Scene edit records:

*** Begin section ***

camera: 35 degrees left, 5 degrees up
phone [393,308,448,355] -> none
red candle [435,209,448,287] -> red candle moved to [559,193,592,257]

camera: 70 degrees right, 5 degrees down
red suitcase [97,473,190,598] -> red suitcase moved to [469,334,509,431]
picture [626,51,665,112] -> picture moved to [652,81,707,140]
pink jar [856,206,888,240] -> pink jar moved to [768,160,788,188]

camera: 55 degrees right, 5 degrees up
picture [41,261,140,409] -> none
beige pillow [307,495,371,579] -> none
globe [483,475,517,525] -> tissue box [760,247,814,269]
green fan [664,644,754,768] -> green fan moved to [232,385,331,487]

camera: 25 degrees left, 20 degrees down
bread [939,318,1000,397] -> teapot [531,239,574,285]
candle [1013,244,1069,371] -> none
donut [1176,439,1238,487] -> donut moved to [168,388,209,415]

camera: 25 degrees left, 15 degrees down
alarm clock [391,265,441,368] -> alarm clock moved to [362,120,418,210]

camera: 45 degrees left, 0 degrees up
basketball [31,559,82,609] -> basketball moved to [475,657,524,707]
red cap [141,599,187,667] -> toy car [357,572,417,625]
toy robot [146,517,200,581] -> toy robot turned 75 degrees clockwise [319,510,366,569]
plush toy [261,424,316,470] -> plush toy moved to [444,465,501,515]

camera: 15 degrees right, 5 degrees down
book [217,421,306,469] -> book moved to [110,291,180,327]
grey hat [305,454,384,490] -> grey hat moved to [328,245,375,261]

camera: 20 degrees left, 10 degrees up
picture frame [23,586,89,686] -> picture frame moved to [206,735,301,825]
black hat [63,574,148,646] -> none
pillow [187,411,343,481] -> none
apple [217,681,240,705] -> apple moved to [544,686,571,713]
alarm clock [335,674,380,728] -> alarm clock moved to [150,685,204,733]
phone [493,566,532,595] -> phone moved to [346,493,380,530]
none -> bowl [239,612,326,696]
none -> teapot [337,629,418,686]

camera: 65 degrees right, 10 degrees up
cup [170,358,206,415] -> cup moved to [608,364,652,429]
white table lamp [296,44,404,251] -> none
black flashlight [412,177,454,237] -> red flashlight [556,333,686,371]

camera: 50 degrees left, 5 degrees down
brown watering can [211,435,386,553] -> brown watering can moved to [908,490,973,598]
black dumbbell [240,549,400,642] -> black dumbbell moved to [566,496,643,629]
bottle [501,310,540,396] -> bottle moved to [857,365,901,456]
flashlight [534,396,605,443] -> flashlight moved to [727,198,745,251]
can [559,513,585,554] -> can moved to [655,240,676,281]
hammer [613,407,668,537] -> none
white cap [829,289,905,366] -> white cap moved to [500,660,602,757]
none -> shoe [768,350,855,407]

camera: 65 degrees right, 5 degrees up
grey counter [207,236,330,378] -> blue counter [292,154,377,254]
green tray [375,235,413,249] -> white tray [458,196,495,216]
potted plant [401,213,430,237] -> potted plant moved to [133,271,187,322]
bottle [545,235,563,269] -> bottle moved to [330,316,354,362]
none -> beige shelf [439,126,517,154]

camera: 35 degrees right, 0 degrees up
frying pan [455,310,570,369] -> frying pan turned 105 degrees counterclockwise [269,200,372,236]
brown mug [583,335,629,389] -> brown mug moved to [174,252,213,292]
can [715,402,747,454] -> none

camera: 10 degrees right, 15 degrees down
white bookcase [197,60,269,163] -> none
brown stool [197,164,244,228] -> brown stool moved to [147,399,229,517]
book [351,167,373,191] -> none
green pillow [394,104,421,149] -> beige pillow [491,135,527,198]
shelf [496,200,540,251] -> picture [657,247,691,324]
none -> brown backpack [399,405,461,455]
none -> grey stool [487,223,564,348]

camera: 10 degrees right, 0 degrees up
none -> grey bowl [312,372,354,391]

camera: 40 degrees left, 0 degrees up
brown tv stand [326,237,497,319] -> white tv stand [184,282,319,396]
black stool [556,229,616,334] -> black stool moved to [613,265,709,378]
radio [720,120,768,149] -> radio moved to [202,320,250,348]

*** End section ***

## PROBLEM DESCRIPTION
Where the word "right" occurs in a line of the records, copy that line.

## SOLUTION FOR THIS PROBLEM
camera: 70 degrees right, 5 degrees down
camera: 55 degrees right, 5 degrees up
camera: 15 degrees right, 5 degrees down
camera: 65 degrees right, 10 degrees up
camera: 65 degrees right, 5 degrees up
camera: 35 degrees right, 0 degrees up
camera: 10 degrees right, 15 degrees down
camera: 10 degrees right, 0 degrees up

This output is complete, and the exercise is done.